Of course, if organisations want their employees to give more, they should give more to their employees. It’s a two-way street, and many workers these days feel like it’s just one way.

Fostering Employee Voice through Supportive Relationships

Feeling understood and supported by your boss decreases the likelihood of “quitting before leaving,” whereas verbally abusive leader behaviour increases it. Research has shown that the way a boss treats their subordinates makes a huge difference in whether people “quit quietly” — that is, keep doing only what they must, but no more.

Understand what it means to offer High-Quality Work

Rather than debating whether quiet quitting is real (it is) or whether it’s a helpful strategy for a specific worker (it can be), we need to ask what sorts of work conditions cause these behaviours in the workplace.

Studies show that organisational citizenship and other such behaviours flourish when people are satisfied with their work and committed to the organisation.

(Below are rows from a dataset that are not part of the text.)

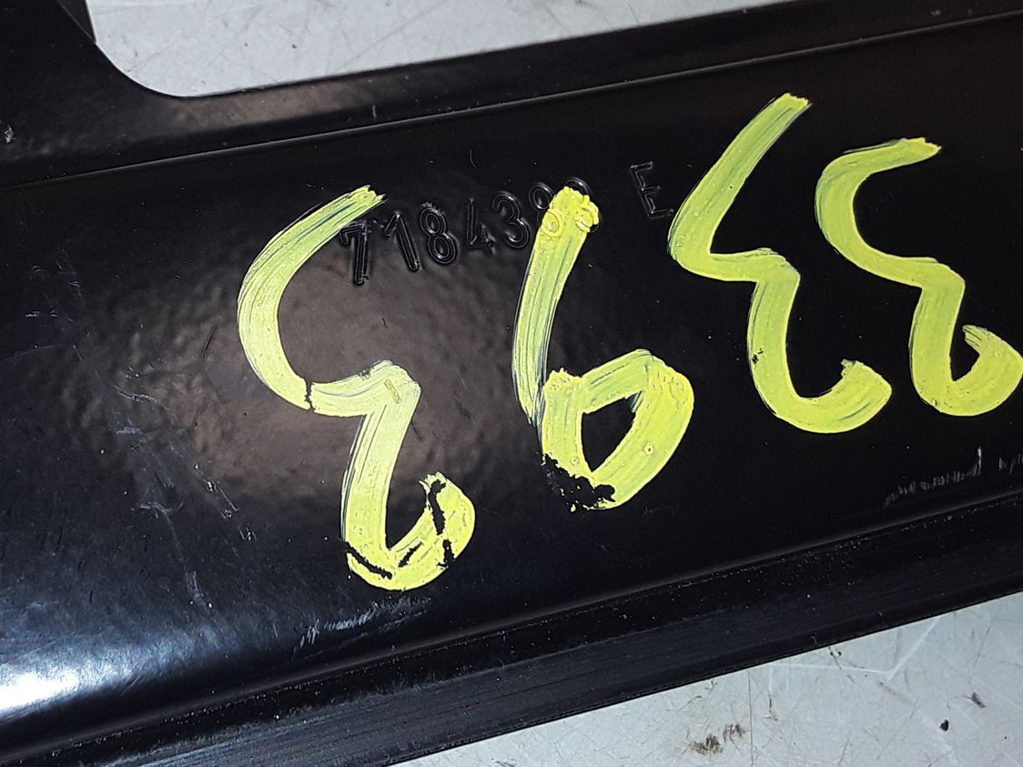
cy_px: 267
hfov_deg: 36.4
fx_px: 1507
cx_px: 231
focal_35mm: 51
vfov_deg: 28.4
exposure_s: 1/196
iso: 40
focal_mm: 2.91
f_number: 1.9
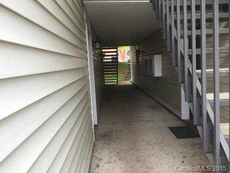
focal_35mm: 29
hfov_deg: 61.7
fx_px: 193
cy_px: 86
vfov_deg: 48.2
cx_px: 115
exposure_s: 1/30
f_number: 2.2
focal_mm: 4.15
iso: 32
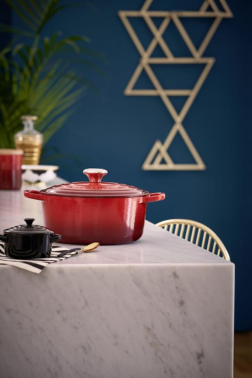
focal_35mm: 124
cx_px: 126
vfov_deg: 16.5
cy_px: 189
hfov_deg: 11.1
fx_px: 1302
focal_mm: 124
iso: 100
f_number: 5.6
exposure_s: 1/2
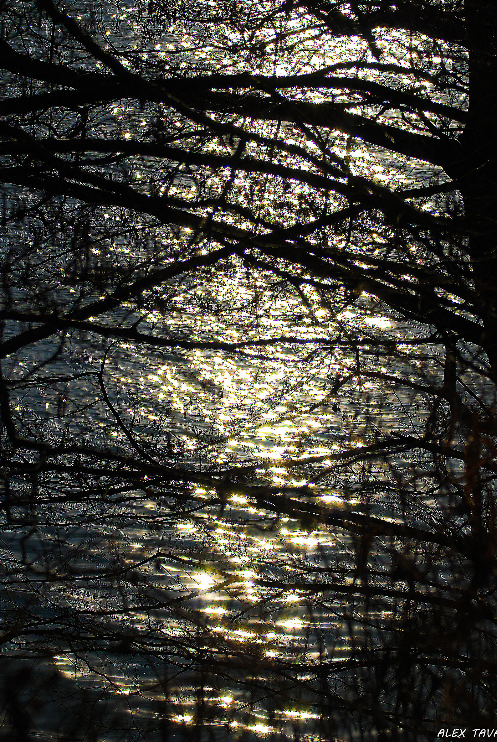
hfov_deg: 11.4
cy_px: 318
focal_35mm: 121
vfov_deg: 16.9
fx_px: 2499
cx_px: 257
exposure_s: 1/4000
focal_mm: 70
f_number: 4
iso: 100
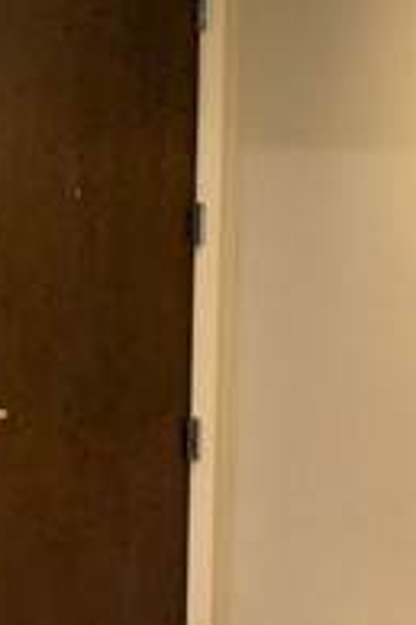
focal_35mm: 143
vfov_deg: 14.4
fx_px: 2483
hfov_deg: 7.6
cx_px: -1077
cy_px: 258
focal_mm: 4.25
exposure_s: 1/60
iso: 320
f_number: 1.8
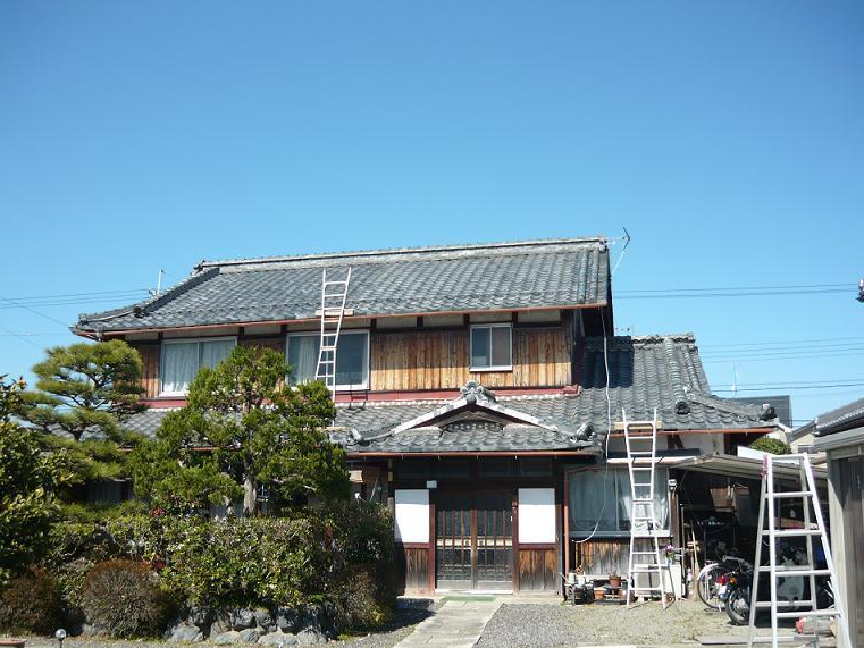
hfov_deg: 53.9
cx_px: 439
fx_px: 849
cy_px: 325
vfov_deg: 41.8
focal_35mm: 34
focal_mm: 5.5
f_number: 8
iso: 100
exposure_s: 1/160
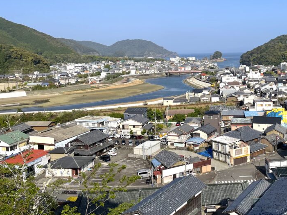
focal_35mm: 38
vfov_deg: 37.5
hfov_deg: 47.6
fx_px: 315
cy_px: 81
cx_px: 207
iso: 32
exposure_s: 1/5556
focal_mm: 4.2
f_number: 1.6
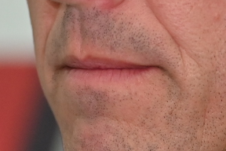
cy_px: 2
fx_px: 4940
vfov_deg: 1.7
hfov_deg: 2.6
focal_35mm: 787
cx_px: 107
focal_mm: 140
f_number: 2.8
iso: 720
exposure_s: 1/400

People are more satisfied and committed when they have decent leaders who treat them with respect, when the processes in the organisation are seen to be fair and just, and when they have high-quality work.

High-quality work, in turn, means having varied and meaningful tasks, clear goals, and a positive team climate. It means a job in which workers have some autonomy over their work, including a say not just in how they carry out their tasks but also — as much as is feasible — influence over where and when they work (for example, having the option to work from home some days if that is their preference).

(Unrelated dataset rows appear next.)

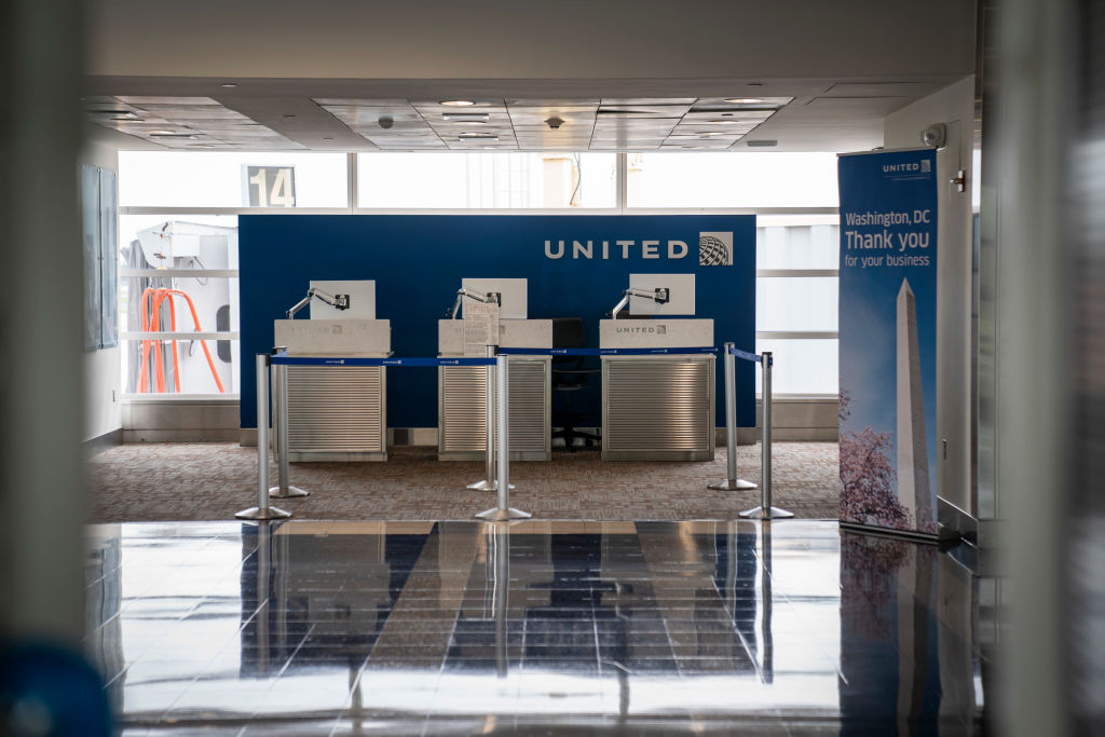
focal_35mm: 69
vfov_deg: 19.7
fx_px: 2118
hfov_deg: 29.2
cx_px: 552
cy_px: 368
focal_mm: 69
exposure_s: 1/80
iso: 100
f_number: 2.8
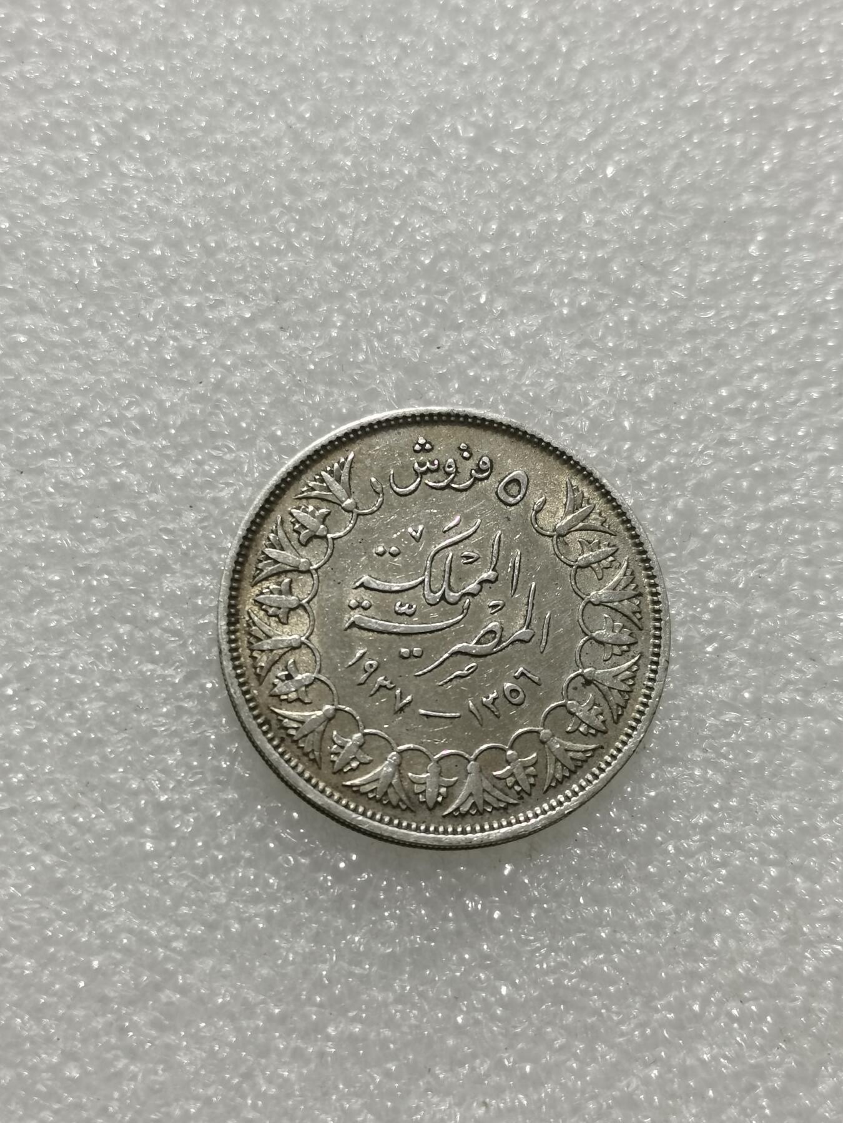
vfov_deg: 31.7
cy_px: 562
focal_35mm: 61
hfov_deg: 24.0
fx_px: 1981
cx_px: 422
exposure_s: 1/90
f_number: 1.8
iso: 64
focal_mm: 5.58
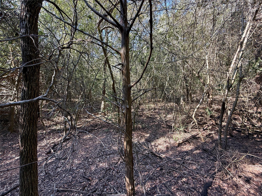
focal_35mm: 14
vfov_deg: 85.7
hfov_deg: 102.1
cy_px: 98
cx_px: 131
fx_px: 106
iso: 80
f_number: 2.2
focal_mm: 2.22
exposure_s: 1/99
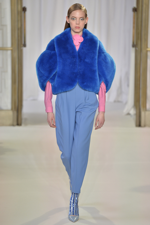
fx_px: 1157
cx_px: 75
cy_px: 112
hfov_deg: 7.4
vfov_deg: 11.1
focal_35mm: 185
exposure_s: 1/500
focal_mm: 185
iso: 1000
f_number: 5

Perhaps most relevant for workplaces today, high-quality work also means having levels of demands and expectations of workers that are reasonable. Research shows us that when workers are emotionally exhausted (an indicator of burnout), overwhelmed, or deeply fatigued, they reduce their citizenship behaviours.

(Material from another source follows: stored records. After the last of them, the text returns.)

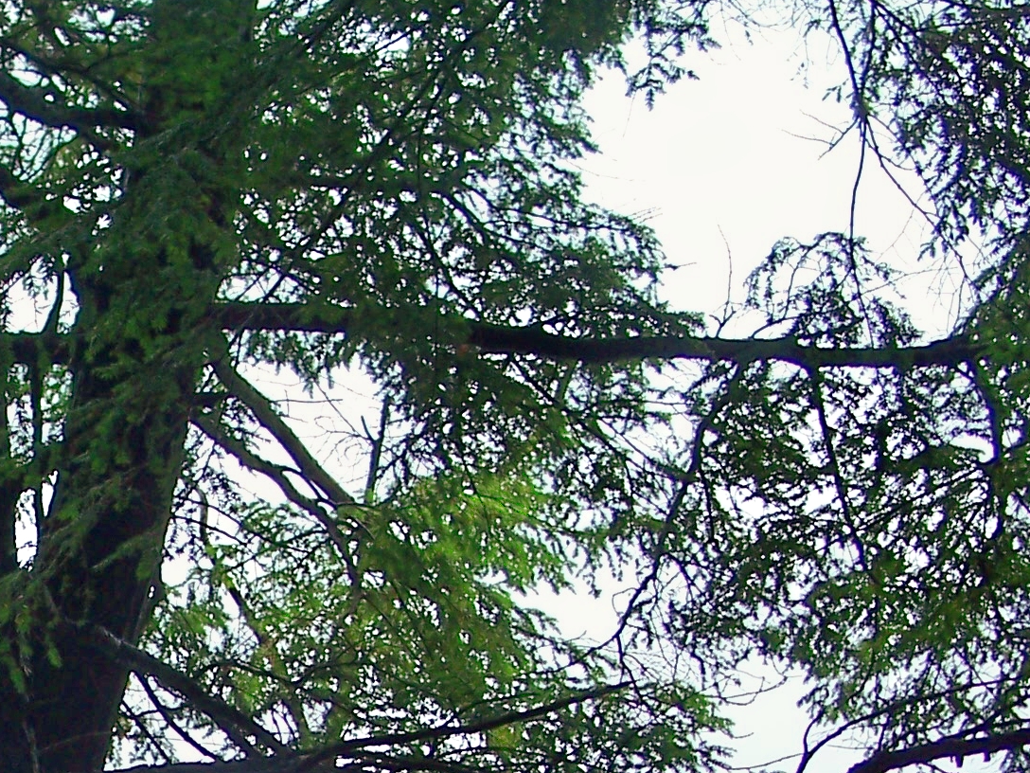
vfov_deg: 12.9
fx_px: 3303
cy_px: 982
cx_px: -223
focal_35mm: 111
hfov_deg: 16.9
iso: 64
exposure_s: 1/200
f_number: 2.8
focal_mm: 7.8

This withdrawal of effort is a natural protective response in which an individual seeks to conserve, or restore, their depleted energy. To prevent quiet-quitting at a time when many people are fatigued and fed up, managers need to be especially careful about not overwhelming people with excessive job demands, long work hours, or unreasonable pressures.

Recognising and Showing Respect for how Employees have Changed

Quiet quitting is, at its heart, an identity shift. Part of the answer lies in seeing who your employees are now rather than treating them as the person they once were. Approaching conversations with your employees in humanising ways that show care for the whole person rather than for a “hustler” or a “quiet quitter” signals respect in a more holistic way. When people feel valued holistically, they are more likely to naturally engage or reengage in their work.

Helping Employees Rebuild Connections to Teammates and Culture

Quiet quitting is not a new issue at all. It is simply suggesting a low level of engagement and motivation among workers, which is currently exacerbated by a rather uncertain and depressing environment, which creates disengagement at work as employees question their purpose;  high inflation, which creates issues of internal equity — newcomers are getting pay raises, while the cost of living is skyrocketing for existing employees; and a confusing hybrid work environment that has weakened our social connections to the company culture and the potential friendships that we can build at work.

This latter driver is particularly important: Employees’ engagement relies on them feeling connected to one another individually and feeling part of a bigger purpose as a team working together on a collective endeavour. Bringing people back to the office is, to some extent, one solution against quiet quitting, if we can help them use office time to make meaningful connections, be their authentic selves, and share what unites them.

It is also about helping employees rethink their role in organisations and giving them the autonomy to be entrepreneurial — to lead new projects and shape their own contributions to the organisation instead of having tasks imposed on them in a top-to-bottom approach.